I feel like any time before now, being black, I feel like I’m in the best predicament. If segregation is the environment versus Facebook, I’m gonna go with Facebook.

 

Absolutely.

 

The internet is a tool and you just have to know when to use it. I’m so used to having it in my life that I have to remind myself to be without it. I’d rather know that difference. Lately the internet has become the matrix, man. I’ve been in situations where I didn’t have service or my phone stops working, and I’m like, wow. If something doesn’t go right, if we lose our connections to whatever big ass satellite towers we’re on, it’s all done. It just feels very fickle to me. At any moment someone could press the off button and these connections we have, people who are “following” us go away.

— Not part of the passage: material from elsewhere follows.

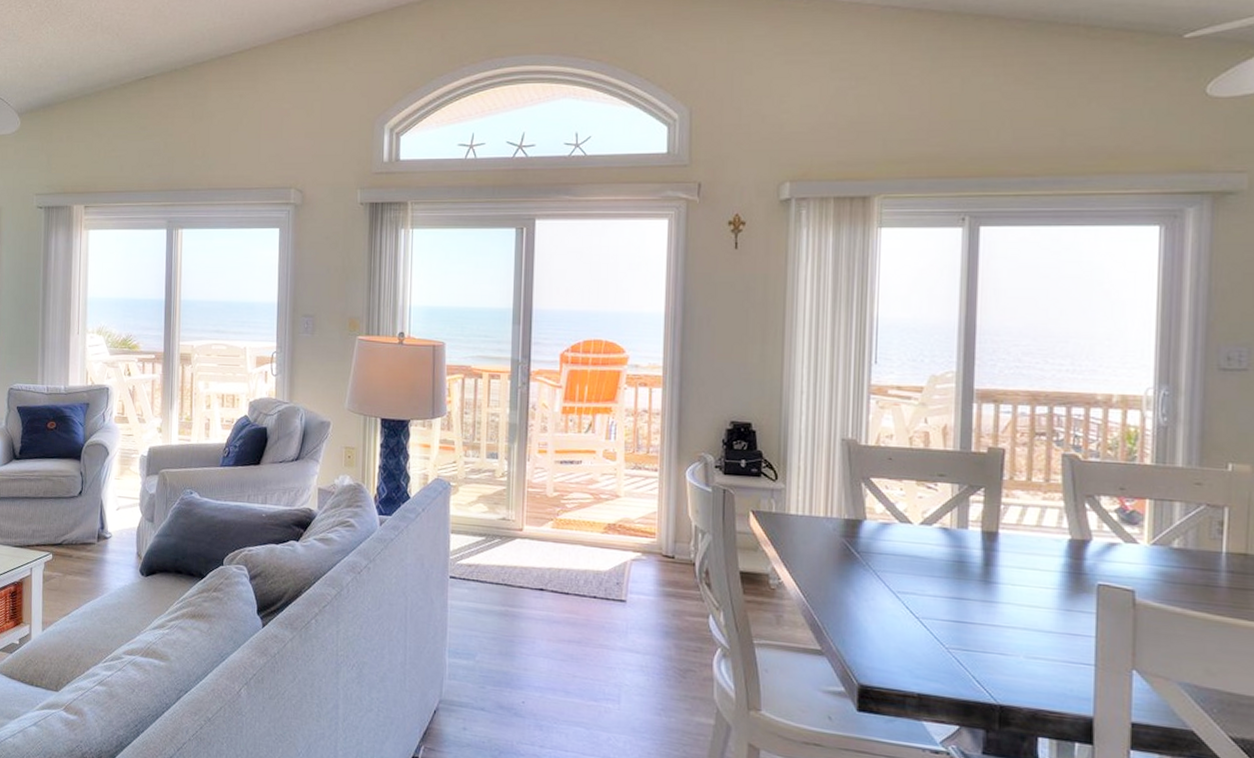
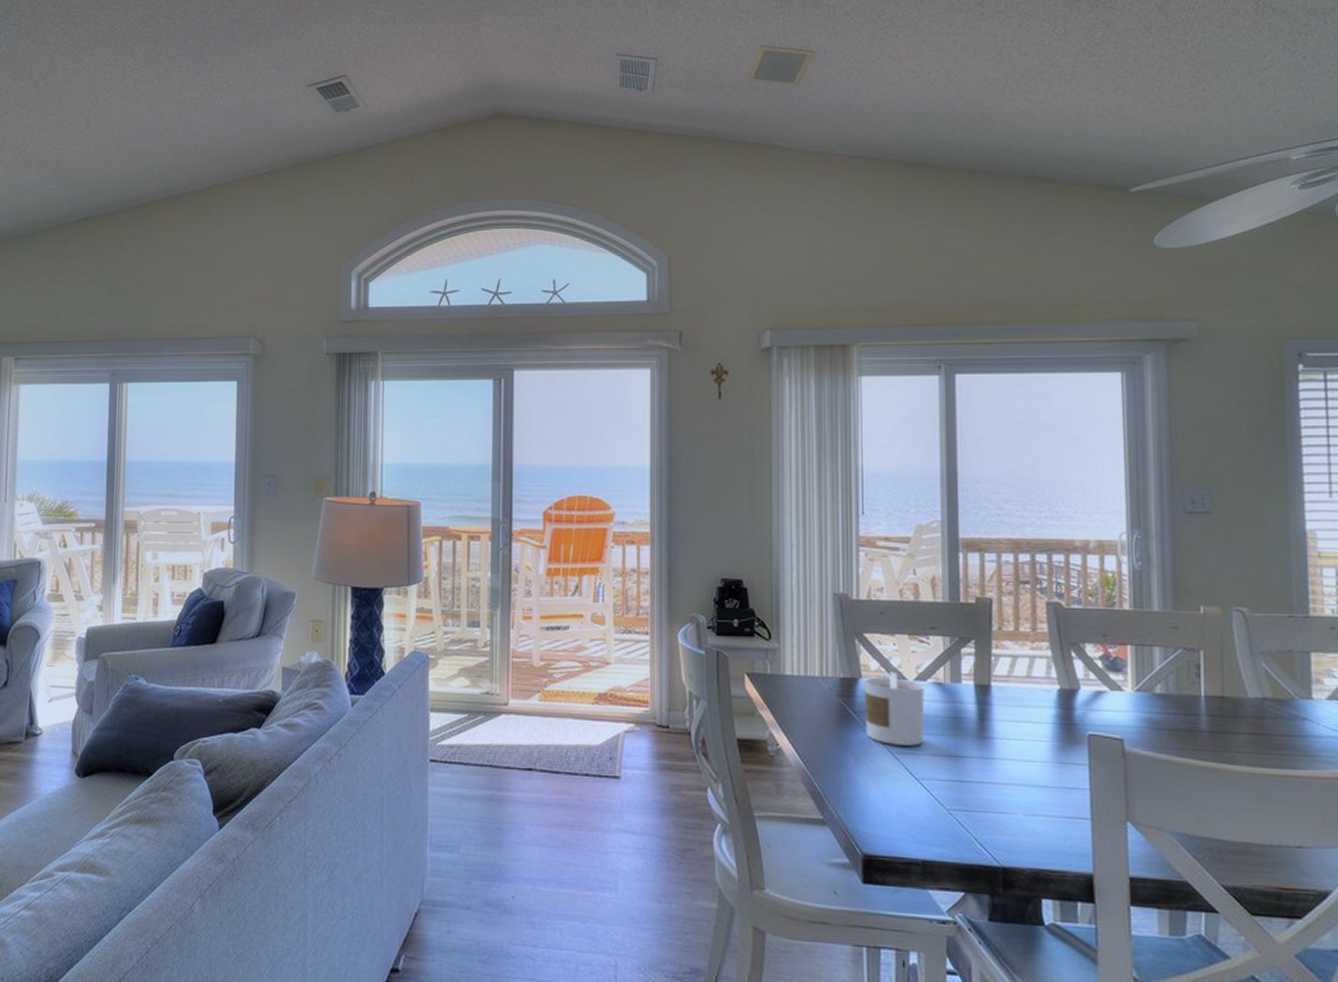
candle: none [867,515,930,587] -> present [863,671,925,746]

I think from a business perspective, damn, how would I still be making money?

 

If you could see your songs in a movie which one would it be?

 

I would want my songs in “Goodfellas,” when they all came from that bar and they had on new clothes and new cars and shit and Robert DeNiro was like, “I told y’all not to buy anything, take it back,” and he took the girl’s coat off her whole body. I love that scene. It’s one of my favorite scenes of all time. It’s some real gangsta shit. Low-key they should just do a new soundtrack of all trap music. 

 

That would be sick dude. You should pitch that to someone. What’s your dream venue?

I want to play a big ass theatre. I want to discover the perfect place. But I want to play in a stage play theatre.

 

What’s your best Chicago advice?

 

Man, just get to know everybody before you make any major moves. A lot of people don’t seem friendly but a lot of people in Chicago, we always are hustling. So you gotta really get to know the people you’re gonna work with.